Using the reading passage on global warming, explain why the writer considers this the year for Congress to move the climate legislation.

[[ READING PASSAGE, beginning ]]

Last week, former Vice President Al Gore was awarded the Nobel Peace Prize for his tireless work to call attention to one of the most serious threats we face: global warming.

 

Vice President Gore has sounded the alarm, now we must heed his call.

 

For more than a decade, I have worked with colleagues on both sides of the aisle to convince other senators that we must act to reduce U.S. pollution enough to avert catastrophic global warming, without harming America's economy or imposing hardship on our citizens. Each year, we have had increasing bipartisan support.

 

This week, John Warner, R-Va., and I introduced America's Climate Security Act - a bill that will meet those goals - along with a bipartisan group of co-sponsors.

 

With all the irrefutable evidence that climate change is real, dangerous and proceeding faster than many scientists predicted, this is the year for Congress to move this critical legislation. The Intergovernmental Panel on Climate Change - the worldwide consortium of scientists that shared the Nobel with Vice President Gore - concluded there is a greater than 90 percent chance that greenhouse gases released by human activities including burning oil in cars and coal in power plants are causing most of the observed global warming.

 

The U.S. Fish and Wildlife Service identified a warming climate, and the resulting melting of sea ice, as the reason polar bears may be threatened as a species. The U.S. Center for Disease Control's National Center for Environmental Health cited global warming as the largest looming public health challenge. And President Bush called global warming a serious challenge that we need to confront.

 

Indeed, if we fail to start substantially reducing greenhouse gas emissions in the next couple of years, we risk catastrophic damage. Insect-borne diseases such as malaria will spike as tropical ecosystems expand; hotter air will exacerbate the pollution that sends children to the hospital with asthma attacks; food insecurity from shifting agricultural zones will spark border wars; and storms and coastal flooding from sea-level rise will cause mortality and dislocation.

[[ READING PASSAGE, end ]]
[[ PROVIDED RECORDS, beginning ]]

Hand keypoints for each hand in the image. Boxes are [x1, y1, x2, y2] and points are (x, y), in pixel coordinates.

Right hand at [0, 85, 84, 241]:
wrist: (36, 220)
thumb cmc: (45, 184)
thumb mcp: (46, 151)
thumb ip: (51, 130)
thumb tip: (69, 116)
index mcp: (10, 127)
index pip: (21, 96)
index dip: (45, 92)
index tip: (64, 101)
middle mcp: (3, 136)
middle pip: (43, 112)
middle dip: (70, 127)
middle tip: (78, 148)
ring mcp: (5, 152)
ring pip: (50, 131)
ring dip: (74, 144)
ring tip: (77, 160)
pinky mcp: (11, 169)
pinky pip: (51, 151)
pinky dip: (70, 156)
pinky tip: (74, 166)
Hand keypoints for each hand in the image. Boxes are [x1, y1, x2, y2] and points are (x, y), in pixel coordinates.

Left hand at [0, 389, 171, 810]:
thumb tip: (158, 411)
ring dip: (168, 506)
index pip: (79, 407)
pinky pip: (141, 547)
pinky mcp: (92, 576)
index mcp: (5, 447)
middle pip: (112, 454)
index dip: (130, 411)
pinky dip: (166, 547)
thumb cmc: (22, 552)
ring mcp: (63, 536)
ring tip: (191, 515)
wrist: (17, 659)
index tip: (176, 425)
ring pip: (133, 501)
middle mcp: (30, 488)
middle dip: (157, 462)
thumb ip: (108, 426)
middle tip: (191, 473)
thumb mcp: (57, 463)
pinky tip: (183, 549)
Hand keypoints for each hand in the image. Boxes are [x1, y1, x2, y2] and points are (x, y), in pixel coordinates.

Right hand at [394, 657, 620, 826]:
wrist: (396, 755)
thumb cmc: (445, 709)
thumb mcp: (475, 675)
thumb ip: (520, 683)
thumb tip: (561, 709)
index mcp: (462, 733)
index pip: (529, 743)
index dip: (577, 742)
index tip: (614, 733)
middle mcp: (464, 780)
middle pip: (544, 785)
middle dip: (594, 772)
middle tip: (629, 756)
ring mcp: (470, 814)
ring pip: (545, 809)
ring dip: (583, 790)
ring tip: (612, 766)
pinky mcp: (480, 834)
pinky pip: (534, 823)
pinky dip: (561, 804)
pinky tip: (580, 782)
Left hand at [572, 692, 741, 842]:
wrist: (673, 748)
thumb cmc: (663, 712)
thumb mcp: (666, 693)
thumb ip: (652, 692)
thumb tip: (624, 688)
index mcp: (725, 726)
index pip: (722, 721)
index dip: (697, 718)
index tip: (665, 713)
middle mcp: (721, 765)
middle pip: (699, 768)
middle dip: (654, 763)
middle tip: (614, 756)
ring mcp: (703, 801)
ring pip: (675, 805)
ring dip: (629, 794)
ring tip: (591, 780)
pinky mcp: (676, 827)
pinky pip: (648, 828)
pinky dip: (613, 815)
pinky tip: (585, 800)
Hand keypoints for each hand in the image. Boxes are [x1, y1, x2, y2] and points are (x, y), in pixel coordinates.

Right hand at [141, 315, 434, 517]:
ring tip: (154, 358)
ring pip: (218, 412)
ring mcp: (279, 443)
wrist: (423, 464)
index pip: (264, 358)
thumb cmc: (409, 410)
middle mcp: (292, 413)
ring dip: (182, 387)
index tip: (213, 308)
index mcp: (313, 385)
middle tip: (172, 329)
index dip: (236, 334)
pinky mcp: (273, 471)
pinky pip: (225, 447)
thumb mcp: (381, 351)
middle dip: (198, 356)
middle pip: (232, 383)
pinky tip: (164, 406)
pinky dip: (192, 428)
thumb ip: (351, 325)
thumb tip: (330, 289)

[[ PROVIDED RECORDS, end ]]

_SOLVED EXERCISE:_ The writer says there is irrefutable evidence that climate change is real, dangerous and proceeding faster than many scientists predicted. That evidence makes this the year for Congress to move the legislation.